Southwest Georgia is getting high on hemp | News – The Albany Herald


Southwest Georgia is getting high on hemp | News - The Albany Herald

ALBANY – A packed house at the Pretoria Fields Collective Brewery on Thursday evening offered clear indication that there is massive interest in growing hemp among area farmers.

A panel that included a plant scientist, a farmer with three years experience raising cannabis and an extraction plant operator laid out the good, the bad and the ugly of what farmers will face if they decide to grow hemp themselves.

“It sounds like they’ve got it going on here,” said Wayne Tharpe, customer service representative for Oglesby Plants International, a grower of ornamental plants in Altha, Fla.

Tharpe said the company is interested in growing marijuana seeds to produce transplants for farmers.

“We’re trying to get it legalized in Florida,” he said. “I think the potential money is good. Obviously, people looking to grow it are going to need to do a lot of homework.”

Georgia lawmakers earlier this year approved legislation that made growing hemp legal, and the state is awaiting approval from the federal government for its plan to allow planting in 2020. The legalization of hemp came after the 2018 Farm Bill decriminalized hemp, which is a plant in the cannabis family, as is marijuana. The difference between the two is that hemp has a level of THC – the predominant psychoactive chemical in marijuana that gives the user a “high” – of less than 0.3 percent.

“Hemp’s been around for thousands of years,” Dr. Tripp Morgan, Pretoria Fields’ owner, told the audience of about 150. “The (time) that it’s been illegal is a blip in history.”

Morgan said that hemp-derived medical products have benefited his patients in southwest Georgia, and that is part of the reason Pretoria Fields is getting into growing and extracting the CBD oil that is used in a variety of products, taken both internally and externally, for treating a variety of ailments from pain to anxiety.

The Pretoria Collective also is enlisting farmers to grow small amounts of cannabis in 2020. It is asking growers not to plant more than 5 acres in the first year and also plans to plant a small amount of its own.

Under Georgia’s law, farmers must be associated with an extraction facility in order to be permitted to grow the plant.

Tennessee farmer D.W. Cooper told the audience that a grower’s first year is going to be a learning experience.

“My first year, I did nothing but study the genetics,” he said. “I didn’t try to grow a profitable crop.”

No two farmers will have the exact same experience, even if they grow identical plants on adjacent plots of land, he said. The first two years that hemp production was allowed in Tennessee, the law limited it to growing it for fiber only, not the CBD oil used in medicinal products.

Growers will face challenges from insects, for which they can’t treat with traditional farm insecticides, Cooper said.

That’s because the hemp will be destined for human consumption and must be grown to near-organic standards. For the same reason, hemp must be grown in locations where no pesticides and herbicides have been used for at least three years.

The long-term goal is to produce plants with high levels of CBD, Cooper said.

Georgia will start behind the curve compared to farmers from Tennessee as well as Kentucky, North Carolina and South Carolina, but Cooper said growers here who are dedicated to learning about the plant should ultimately be successful and turn a good profit.

“I think Georgia is going to be a power state, like Tennessee is now,” he said. “There are a lot of people that are in this industry. There are people making a lot of money.”
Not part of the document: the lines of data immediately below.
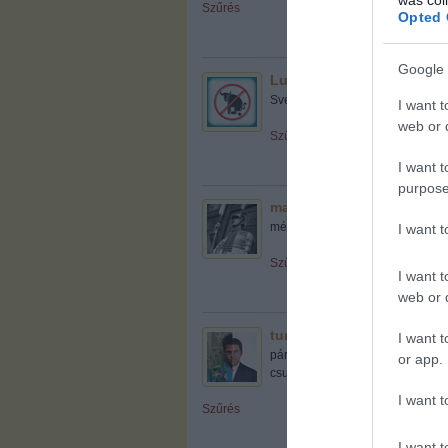
Szűrés
Opted 
Google 
LuciFerko
2010.07.26. 17:25:01
Svéd cserediákok voltak.
I want t
web or d
Szűrés
I want t
purpose
maxwell murder
2010.07.26. 1
mérnem verték utána szét őket a
I want 
Szűrés
I want t
web or d
turcsány karcsi elvtárs
I want t
201
párszor aránytalan mértékben kén
or app.
csuhaj
I want t
Szűrés
I want t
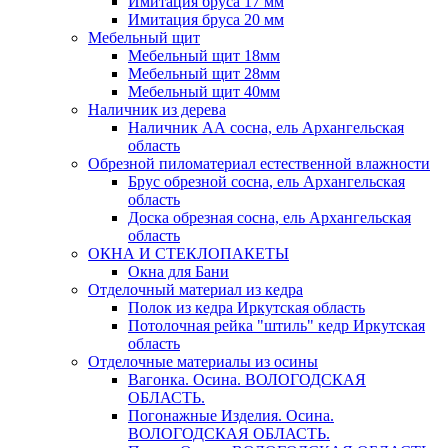
Имитация бруса 17 мм
Имитация бруса 20 мм
Мебельный щит
Мебельный щит 18мм
Мебельный щит 28мм
Мебельный щит 40мм
Наличник из дерева
Наличник АА сосна, ель Архангельская
область
Обрезной пиломатериал естественной влажности
Брус обрезной сосна, ель Архангельская
область
Доска обрезная сосна, ель Архангельская
область
ОКНА И СТЕКЛОПАКЕТЫ
Окна для Бани
Отделочный материал из кедра
Полок из кедра Иркутская область
Потолочная рейка "штиль" кедр Иркутская
область
Отделочные материалы из осины
Вагонка. Осина. ВОЛОГОДСКАЯ
ОБЛАСТЬ.
Погонажные Изделия. Осина.
ВОЛОГОДСКАЯ ОБЛАСТЬ.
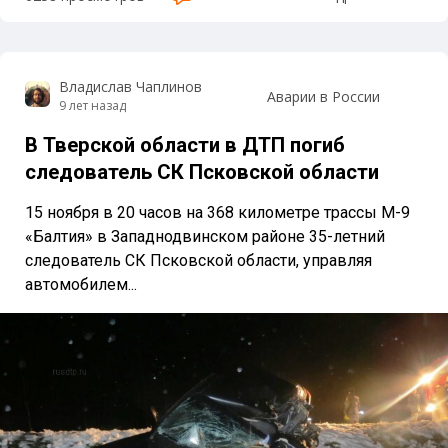
Владислав Чаплинов
Аварии в России
9 лет назад
В Тверской области в ДТП погиб
следователь СК Псковской области
15 ноября в 20 часов на 368 километре трассы М-9
«Балтия» в Западнодвинском районе 35-летний
следователь СК Псковской области, управляя
автомобилем...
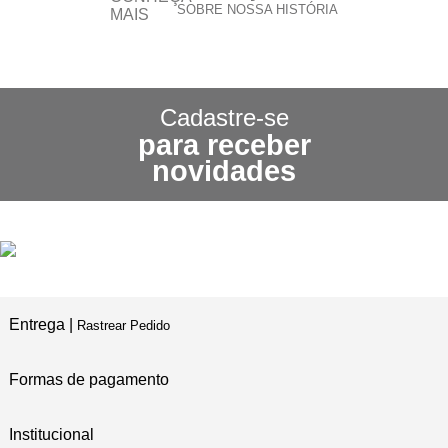
SOBRE NOSSA HISTÓRIA
CONHEÇA NOSSA
POLÍTICA DE FRETE GRÁTIS
Cadastre-se
para receber
3X SEM JUROS
novidades
NO CARTÃO DE CRÉDITO
5% DE DESCONTO
NO PIX E BOLETO
Entrega |
Rastrear Pedido
Formas de pagamento
Institucional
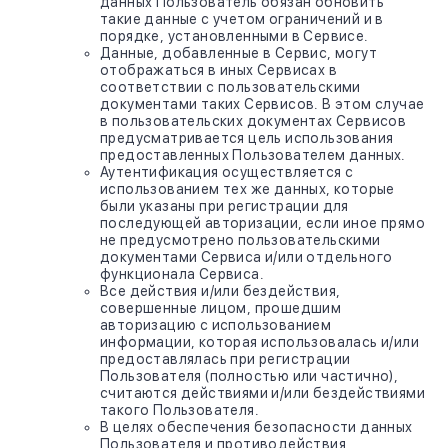
данных Пользователь обязан обновить
такие данные с учетом ограничений и в
порядке, установленными в Сервисе.
Данные, добавленные в Сервис, могут
отображаться в иных Сервисах в
соответствии с пользовательскими
документами таких Сервисов. В этом случае
в пользовательских документах Сервисов
предусматривается цель использования
предоставленных Пользователем данных.
Аутентификация осуществляется с
использованием тех же данных, которые
были указаны при регистрации для
последующей авторизации, если иное прямо
не предусмотрено пользовательскими
документами Сервиса и/или отдельного
функционала Сервиса.
Все действия и/или бездействия,
совершенные лицом, прошедшим
авторизацию с использованием
информации, которая использовалась и/или
предоставлялась при регистрации
Пользователя (полностью или частично),
считаются действиями и/или бездействиями
такого Пользователя.
В целях обеспечения безопасности данных
Пользователя и противодействия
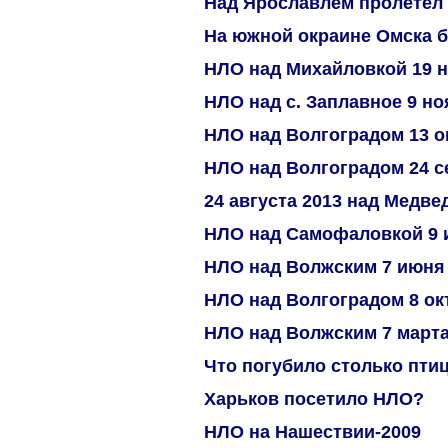
Над Ярославлем пролетел
На южной окраине Омска 
НЛО над Михайловкой 19 н
НЛО над с. Заплавное 9 но
НЛО над Волгоградом 13 о
НЛО над Волгоградом 24 с
24 августа 2013 над Медв
НЛО над Самофаловкой 9 
НЛО над Волжским 7 июня
НЛО над Волгоградом 8 окт
НЛО над Волжским 7 март
Что погубило столько пти
Харьков посетило НЛО?
НЛО на Нашествии-2009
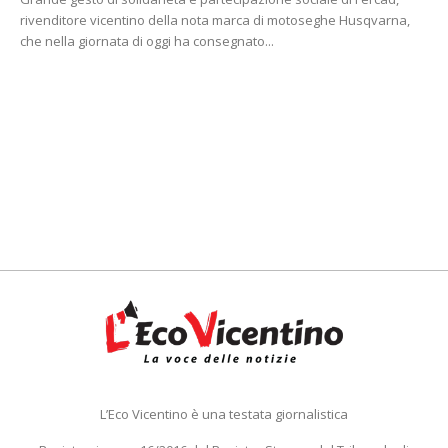
rivenditore vicentino della nota marca di motoseghe Husqvarna,
che nella giornata di oggi ha consegnato...
L’Eco Vicentino è una testata giornalistica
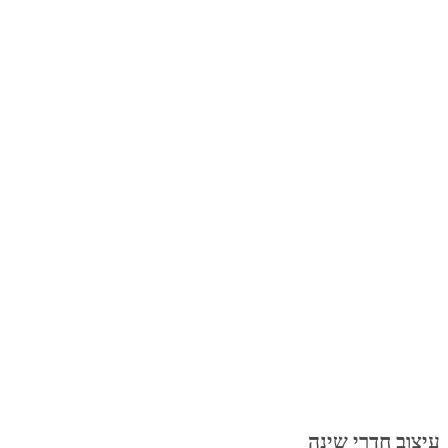
עיצוב חדרי שינה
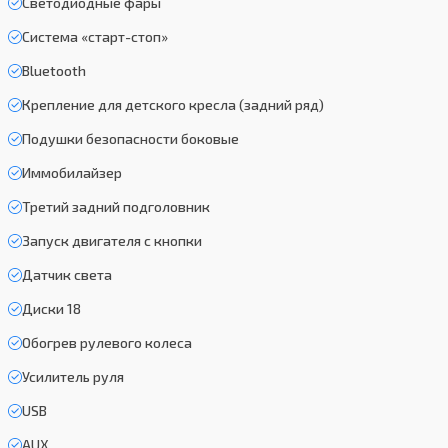
Светодиодные фары
Система «старт-стоп»
Bluetooth
Крепление для детского кресла (задний ряд)
Подушки безопасности боковые
Иммобилайзер
Третий задний подголовник
Запуск двигателя с кнопки
Датчик света
Диски 18
Обогрев рулевого колеса
Усилитель руля
USB
AUX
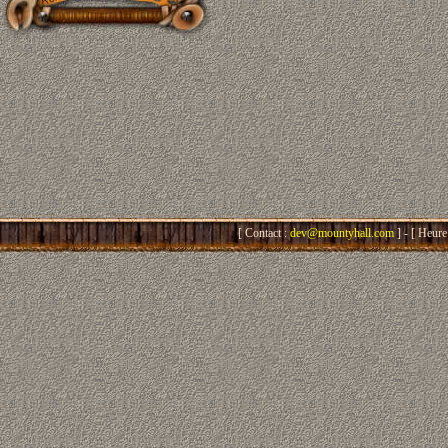
[ Contact :
dev@mountyhall.com
] - [ Heure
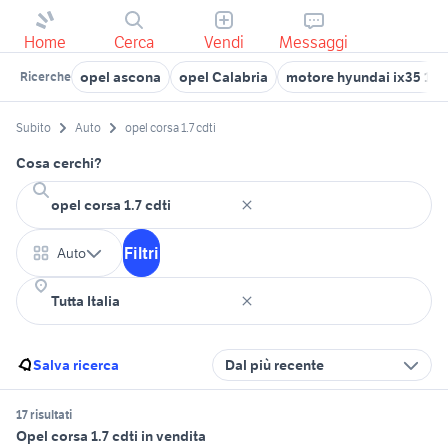
Home
Cerca
Vendi
Messaggi
opel ascona
opel Calabria
motore hyundai ix35 1.7 
Ricerche
Subito
Auto
opel corsa 1.7 cdti
Cosa cerchi?
Filtri
Auto
Salva ricerca
Dal più recente
17 risultati
Opel corsa 1.7 cdti in vendita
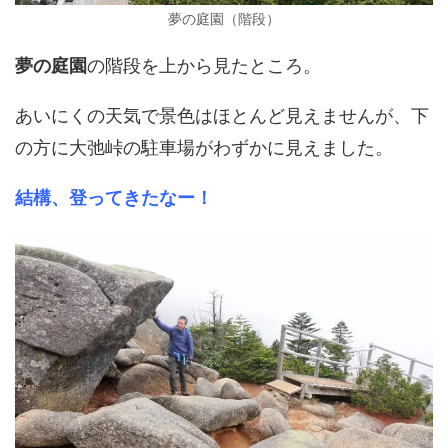
夢の庭園（階段）
夢の庭園
の階段を上から見たところ。
あいにくの天気で景色はほとんど見えませんが、下
の方に大弛峠の駐車場がわずかに見えました。
結構、登ってきたなー！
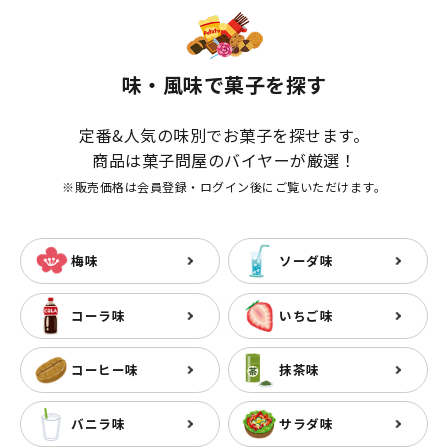
味・風味で菓子を探す
定番&人気の味別でお菓子を探せます。
商品は菓子問屋のバイヤーが厳選！
※販売価格は会員登録・ログイン後にご覧いただけます。
梅味
ソーダ味
コーラ味
いちご味
コーヒー味
抹茶味
バニラ味
サラダ味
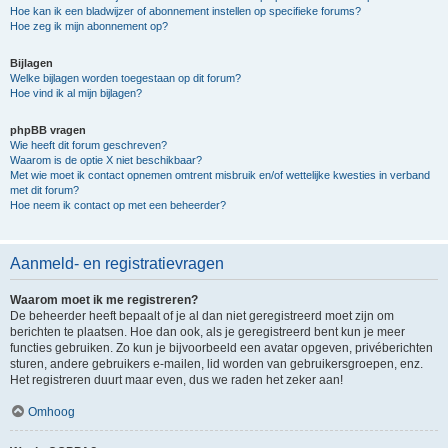
Hoe kan ik een bladwijzer of abonnement instellen op specifieke forums?
Hoe zeg ik mijn abonnement op?
Bijlagen
Welke bijlagen worden toegestaan op dit forum?
Hoe vind ik al mijn bijlagen?
phpBB vragen
Wie heeft dit forum geschreven?
Waarom is de optie X niet beschikbaar?
Met wie moet ik contact opnemen omtrent misbruik en/of wettelijke kwesties in verband
met dit forum?
Hoe neem ik contact op met een beheerder?
Aanmeld- en registratievragen
Waarom moet ik me registreren?
De beheerder heeft bepaalt of je al dan niet geregistreerd moet zijn om
berichten te plaatsen. Hoe dan ook, als je geregistreerd bent kun je meer
functies gebruiken. Zo kun je bijvoorbeeld een avatar opgeven, privéberichten
sturen, andere gebruikers e-mailen, lid worden van gebruikersgroepen, enz.
Het registreren duurt maar even, dus we raden het zeker aan!
Omhoog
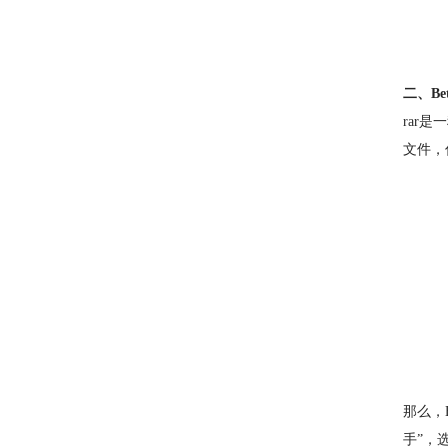
二、Bet
rar
文件，
那么，B
手”，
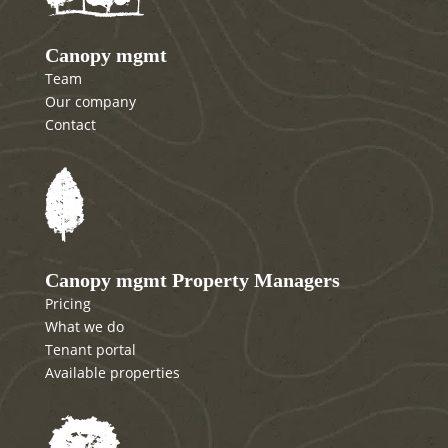
Canopy mgmt
Team
Our company
Contact
Canopy mgmt Property Managers
Pricing
What we do
Tenant portal
Available properties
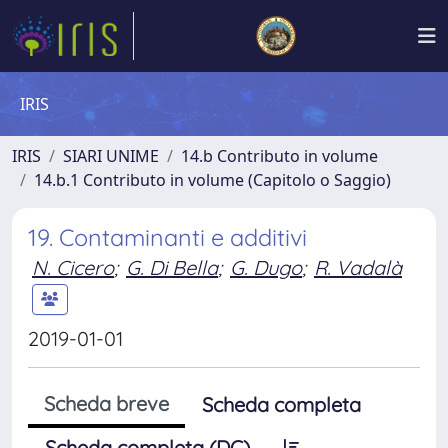
IRIS
IRIS
SIARI UNIME
14.b Contributo in volume
14.b.1 Contributo in volume (Capitolo o Saggio)
19. Contaminanti e additivi
N. Cicero
;
G. Di Bella
;
G. Dugo
;
R. Vadalà
2019-01-01
Scheda breve
Scheda completa
Scheda completa (DC)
Harris Morgan, Tripp Morgan’s father and the farm manager for the Pretoria Collective, explained that there are three ways for hemp growers to market their product, basing his research on a figure of 1,000 pounds of saleable biomass – specifically the flowers of the mature plant — per acre and an investment of $10,000 to $15,000 for each acre of plants.

The grower can sell the biomass to an extractor for $30 to $35 per pound and immediately get a check for $30,000 to $35,000.

The farmer also could pay about $37,000 in processing and other costs to extract roughly 33 liters of CBD liquid out of the 1,000 pounds of biomass, which could then be sold for about $68,000, with a wait of between 120 and 150 days for payment.

The third option is to share the value of the liquid 50/50 with the extractor, making more money, but “also will take you a while to get your money,” Harris Morgan said.

“Growing hemp for fiber is very different than growing cotton for fiber,” said Tim Coolong, an associate professor at the University of Georgia who this year planted research plots for hemp in three locations in the state. “Most of your (profit-making) yield is going to be the floral material. You want all female plants because you want a lot of unfertilized floral material. If you pollinate your crop, you’re going to ruin it for CBDs.”

Tom McCain, who attended the meeting sporting a cannabis leaf patch on his hat, said the meeting provided a lot of good information.

McCain, who said he began advocating in 2015 for the legalization of hemp in the state and operates Georgia’s Hemp Matchmakers, which seeks to match growers with processors, said he attended to learn more about what Pretoria Fields is doing.

“With the passing of the Farm Bill, my email blew up,” he said. “My focus is on getting a healthy product, a quality product with no pesticides, no herbicides.”